**What to produce**
Please copy the listing below with every "Landeskunde" swapped for "Regionalkunde" and all other text left unchanged. Leave the pictures out of your copy.

**Input material**
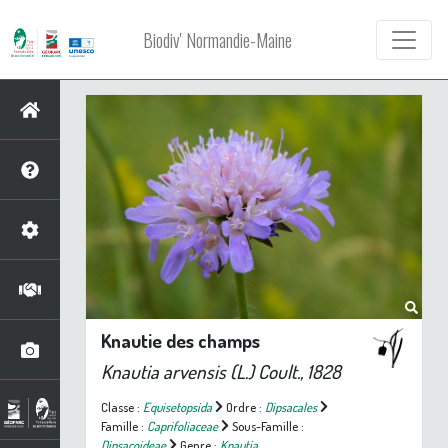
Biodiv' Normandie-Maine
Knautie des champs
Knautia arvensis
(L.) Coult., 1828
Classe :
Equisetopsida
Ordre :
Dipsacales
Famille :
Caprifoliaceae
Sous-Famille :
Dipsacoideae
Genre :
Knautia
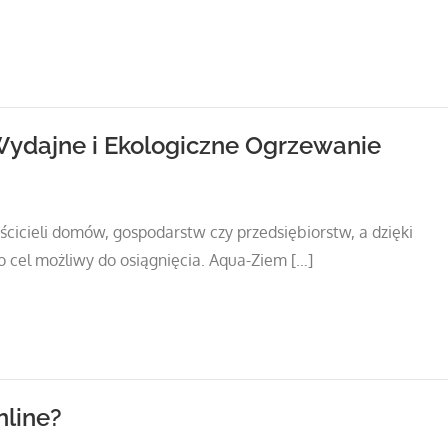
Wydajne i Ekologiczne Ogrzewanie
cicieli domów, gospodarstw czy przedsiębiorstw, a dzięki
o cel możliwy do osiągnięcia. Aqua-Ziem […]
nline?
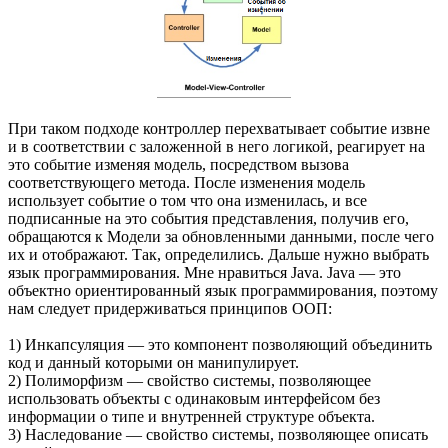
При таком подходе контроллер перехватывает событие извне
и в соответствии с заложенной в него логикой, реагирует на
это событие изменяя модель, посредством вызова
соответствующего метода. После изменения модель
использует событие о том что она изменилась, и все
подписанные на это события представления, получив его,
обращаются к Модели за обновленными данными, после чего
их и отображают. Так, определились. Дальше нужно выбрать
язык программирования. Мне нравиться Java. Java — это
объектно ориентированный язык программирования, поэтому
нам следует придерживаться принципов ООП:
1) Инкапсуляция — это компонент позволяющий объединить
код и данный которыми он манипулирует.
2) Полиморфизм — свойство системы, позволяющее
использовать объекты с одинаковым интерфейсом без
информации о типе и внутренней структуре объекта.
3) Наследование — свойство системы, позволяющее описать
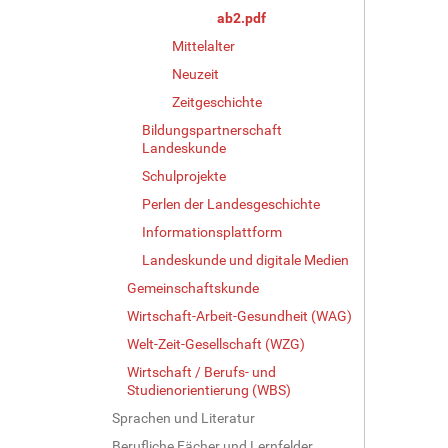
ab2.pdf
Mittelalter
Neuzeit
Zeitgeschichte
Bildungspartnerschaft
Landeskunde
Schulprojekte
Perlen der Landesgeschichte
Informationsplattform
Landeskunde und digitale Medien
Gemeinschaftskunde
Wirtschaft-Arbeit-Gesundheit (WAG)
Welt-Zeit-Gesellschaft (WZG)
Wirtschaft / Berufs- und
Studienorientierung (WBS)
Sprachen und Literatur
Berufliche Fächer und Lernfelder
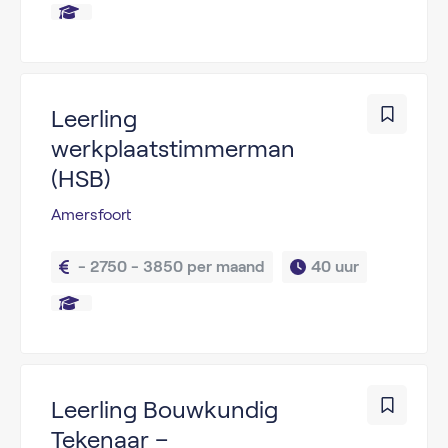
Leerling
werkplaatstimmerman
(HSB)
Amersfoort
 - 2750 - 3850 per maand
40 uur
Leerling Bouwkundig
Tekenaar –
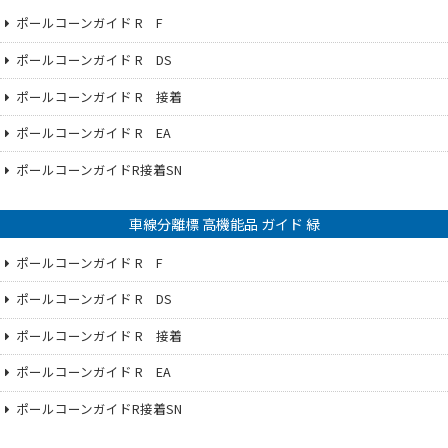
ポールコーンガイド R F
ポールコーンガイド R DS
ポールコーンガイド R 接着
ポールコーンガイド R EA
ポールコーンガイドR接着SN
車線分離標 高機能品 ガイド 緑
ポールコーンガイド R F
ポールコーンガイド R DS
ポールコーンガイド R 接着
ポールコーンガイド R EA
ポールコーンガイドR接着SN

**Task output**
Biodiv' Normandie-Maine
Knautie des champs
Knautia arvensis
(L.) Coult., 1828
Classe :
Equisetopsida
Ordre :
Dipsacales
Famille :
Caprifoliaceae
Sous-Famille :
Dipsacoideae
Genre :
Knautia
Wydajne i Ekologiczne Ogrzewanie
cicieli domów, gospodarstw czy przedsiębiorstw, a dzięki
o cel możliwy do osiągnięcia. Aqua-Ziem […]
nline?
При таком подходе контроллер перехватывает событие извне
и в соответствии с заложенной в него логикой, реагирует на
это событие изменяя модель, посредством вызова
соответствующего метода. После изменения модель
использует событие о том что она изменилась, и все
подписанные на это события представления, получив его,
обращаются к Модели за обновленными данными, после чего
их и отображают. Так, определились. Дальше нужно выбрать
язык программирования. Мне нравиться Java. Java — это
объектно ориентированный язык программирования, поэтому
нам следует придерживаться принципов ООП:
1) Инкапсуляция — это компонент позволяющий объединить
код и данный которыми он манипулирует.
2) Полиморфизм — свойство системы, позволяющее
использовать объекты с одинаковым интерфейсом без
информации о типе и внутренней структуре объекта.
3) Наследование — свойство системы, позволяющее описать
ab2.pdf
Mittelalter
Neuzeit
Zeitgeschichte
Bildungspartnerschaft
Regionalkunde
Schulprojekte
Perlen der Landesgeschichte
Informationsplattform
Regionalkunde und digitale Medien
Gemeinschaftskunde
Wirtschaft-Arbeit-Gesundheit (WAG)
Welt-Zeit-Gesellschaft (WZG)
Wirtschaft / Berufs- und
Studienorientierung (WBS)
Sprachen und Literatur
Berufliche Fächer und Lernfelder
Leerling
werkplaatstimmerman
(HSB)
Amersfoort
 - 2750 - 3850 per maand
40 uur
Leerling Bouwkundig
Tekenaar –
ポールコーンガイド R F
ポールコーンガイド R DS
ポールコーンガイド R 接着
ポールコーンガイド R EA
ポールコーンガイドR接着SN
車線分離標 高機能品 ガイド 緑
ポールコーンガイド R F
ポールコーンガイド R DS
ポールコーンガイド R 接着
ポールコーンガイド R EA
ポールコーンガイドR接着SN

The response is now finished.